Was haben Themen wie Wohnraumbeschaffung und das Pariser Klimaabkommen mit einer neuen Finanzordnung zu tun?

Es sind zwei Beispiele einer sozialen und einer ökologischen Herausforderung, wo aus unserer Sicht ganz dringend ein anderer Umgang mit Geld bzw. gezielte Investitionen oder regulatorische Eingriffe erforderlich sind. Und in beiden Fällen gibt es – auch internationale – Initiativen, die sehr konkrete Vorschläge zur Lösung der Probleme erarbeitet haben und dies weiterentwickeln.

Der Geldgipfel 2018 ist bereits die dritte Veranstaltung dieser Art. Der Erste fand 2014 statt. Was hat sich seitdem verändert?

So nüchtern und pessimistisch meine Antwort auf die erste Frage anmuten mag, es ist aus meiner Sicht insbesondere in den letzten zwei,drei Jahren auch viel Schwung in dieses Segment hereingekommen. Und das nicht über die Finanzaufsichten, sondern durch zwei bedeutsame internationale Abkommen. Das Pariser Klima-Abkommen und die UN Sustainable Development Goals. Nach meiner Wahrnehmung wird zielgerichteter und verbindlicher unter Beteiligung der unterschiedlichsten Stakeholder an der Frage gearbeitet, welche Transformationen im Finanzmarksektor erforderlich sind, um diese wesentlichen, gemeinsamen Ziele zu erreichen.

Wie beeinflussen neue Technologien, wie etwa Blockchain, die Debatte und die Möglichkeiten einer neuen Geldordnung?

Es ist für mich schwer einzuschätzen, zumal ich davon ausgehe, dass diese Technologien sowohl im positiven als auch im negativen Sinn erhebliche Auswirkungen haben können. Seit einiger Zeit wird auch in der Finanzszene ein enormer Hype um Blockchain gemacht. Es gibt laufend Seminare, Kongresse und Foren zu dieser Technologie. Dennoch: Für ein alternatives, komplementäres Geldsystem könnte Blockchain vieles ermöglichen und unterstützen, was ohne diese Technologie fast unmöglich wäre. Dazu liegen auch schon erste wissenschaftliche Entwürfe vor.

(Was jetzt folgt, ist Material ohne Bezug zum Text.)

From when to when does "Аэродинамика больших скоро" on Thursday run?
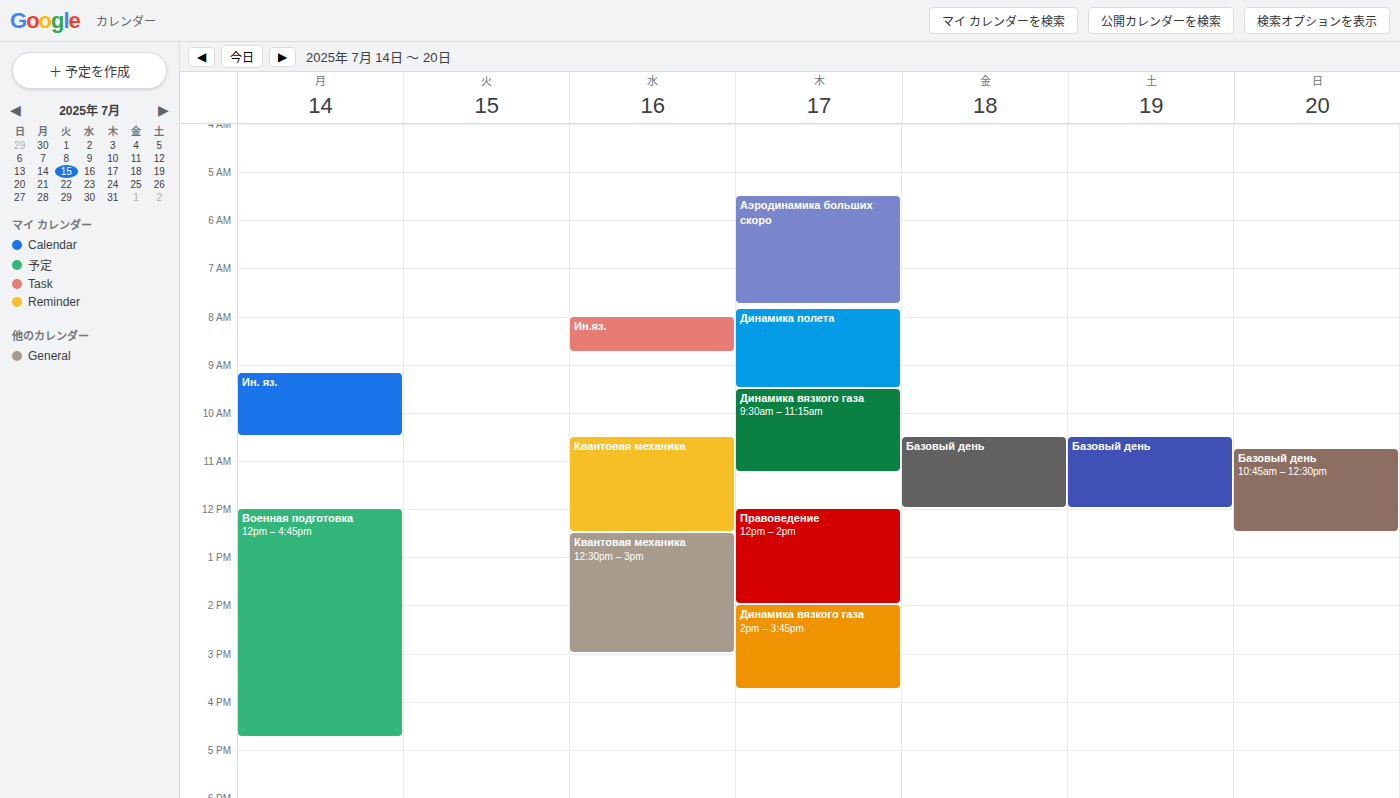
05:30 to 07:45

Was erwarten Sie Neues vom Geldgipfel 2018?

Ich würde mir wünschen, dass wir konkrete, kurz- bis mittelfristig umsetzbare und vor allem wirksame Handlungsimpulse identifizieren, denn wir können ja nicht weitere zehn Jahre auf der Stelle treten. Neues erwarte ich vor allem aus den Initiativen rund um die beiden oben genannten internationalen Abkommen und von der Blockchain-Technologie.

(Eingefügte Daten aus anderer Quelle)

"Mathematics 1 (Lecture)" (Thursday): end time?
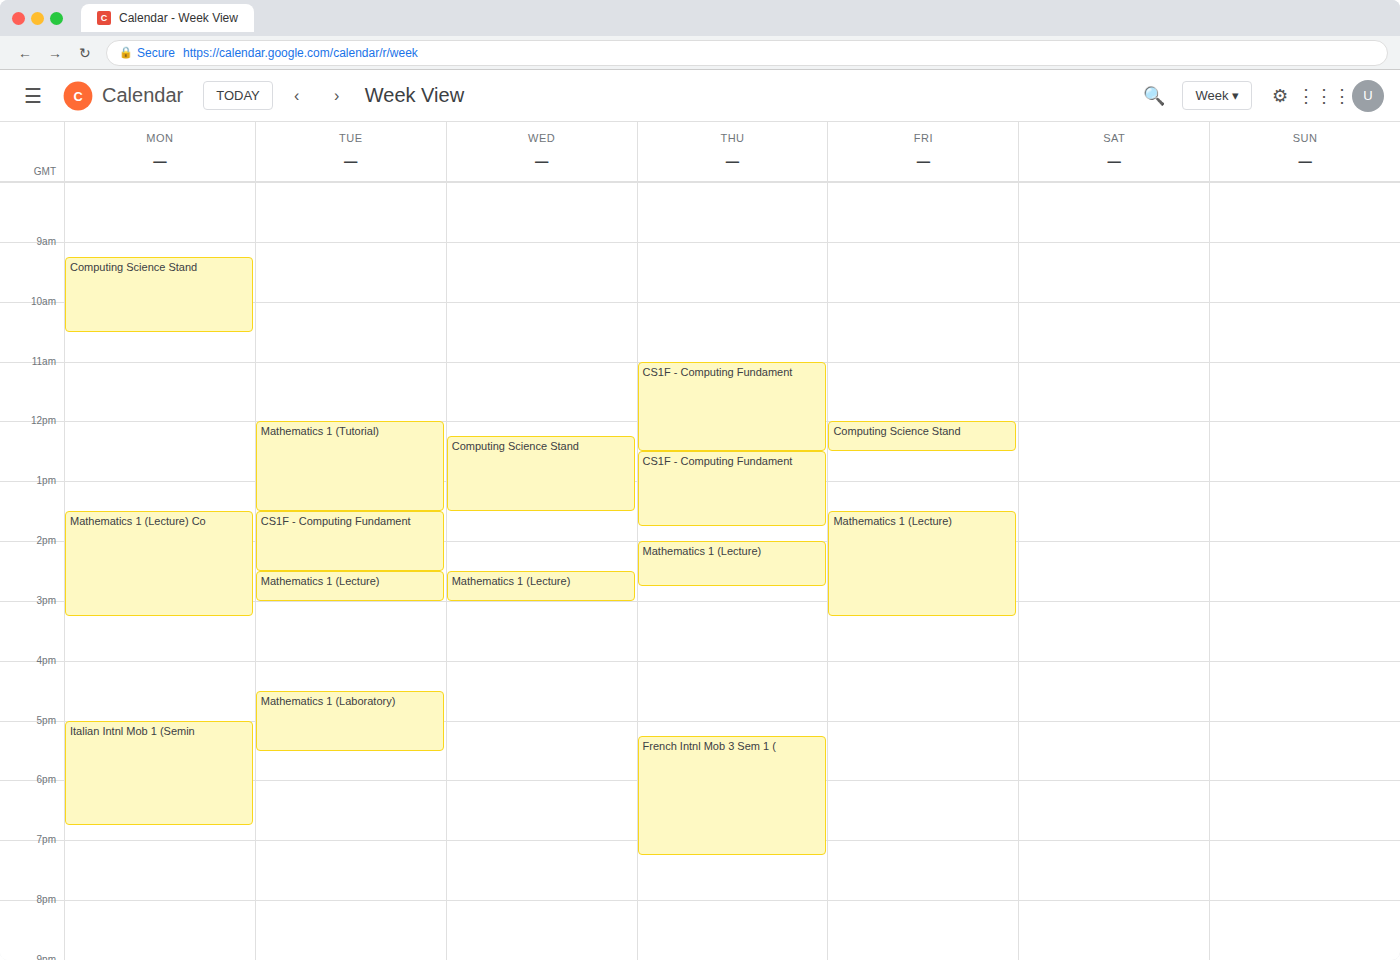
2:45 PM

Geldgipfel und GLS Bank Stiftung

Der Geldgipfel wurde von der GLS Bank Stiftung ins Leben gerufen, einer gemeinsamen Initiative von GLS Bank und GLS Treuhand e.V. . Die GLS Bank Stiftung arbeitet an den Grundlagen einer Geldordnung, in der Geld als nachhaltiges, soziales und ökologisches Gestaltungsmittel wirkt und eine dienende Funktion für Wirtschaft und Gesellschaft wahrnimmt. Der Geldgipfel versteht sich als ein Forum und als Arbeitsprozess, der in Kooperation mit vielen gesellschaftlichen Akteuren*innen fortgesetzt und weiterentwickelt werden soll.

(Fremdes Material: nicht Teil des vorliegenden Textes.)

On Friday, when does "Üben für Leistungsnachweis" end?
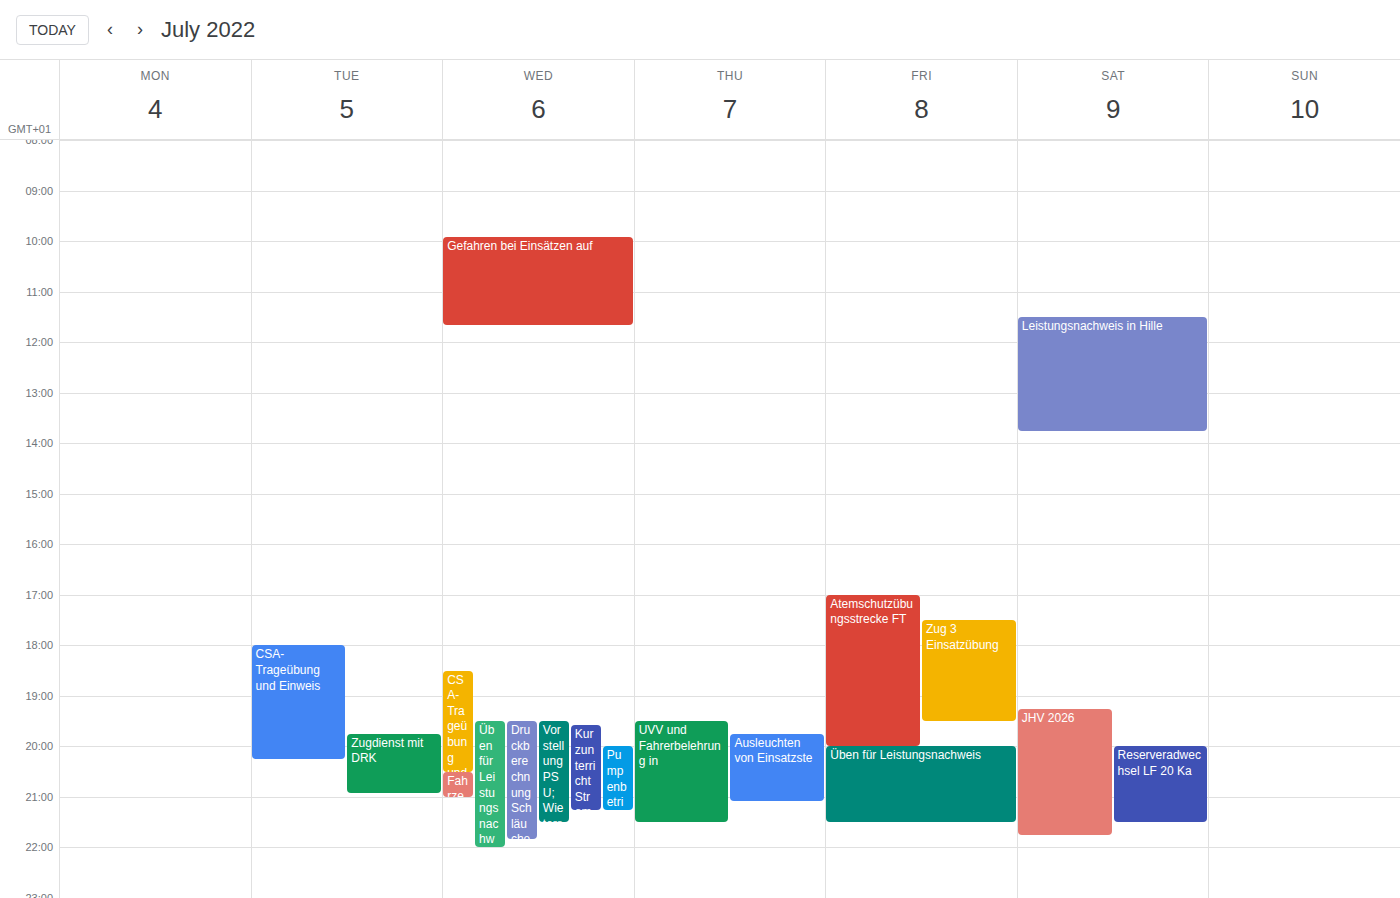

Hier findet ihr die Dokumentation zum Geldgipfel 2016.

Geldgipfel 2016: Vom Fußabdruck zum Handabdruck

 

  1. Es gibt ja wirklich kein Interview mehr, in dem nicht mindestens beiläufig die Blockchain-Technologie erwähnt wird. Alle erwarten sehr viel davon.
    Für mich bleibt das immer sehr nebulös. Was Blockchain mit einem besseren Geldsystem zu tun hat, habe ich nicht verstanden.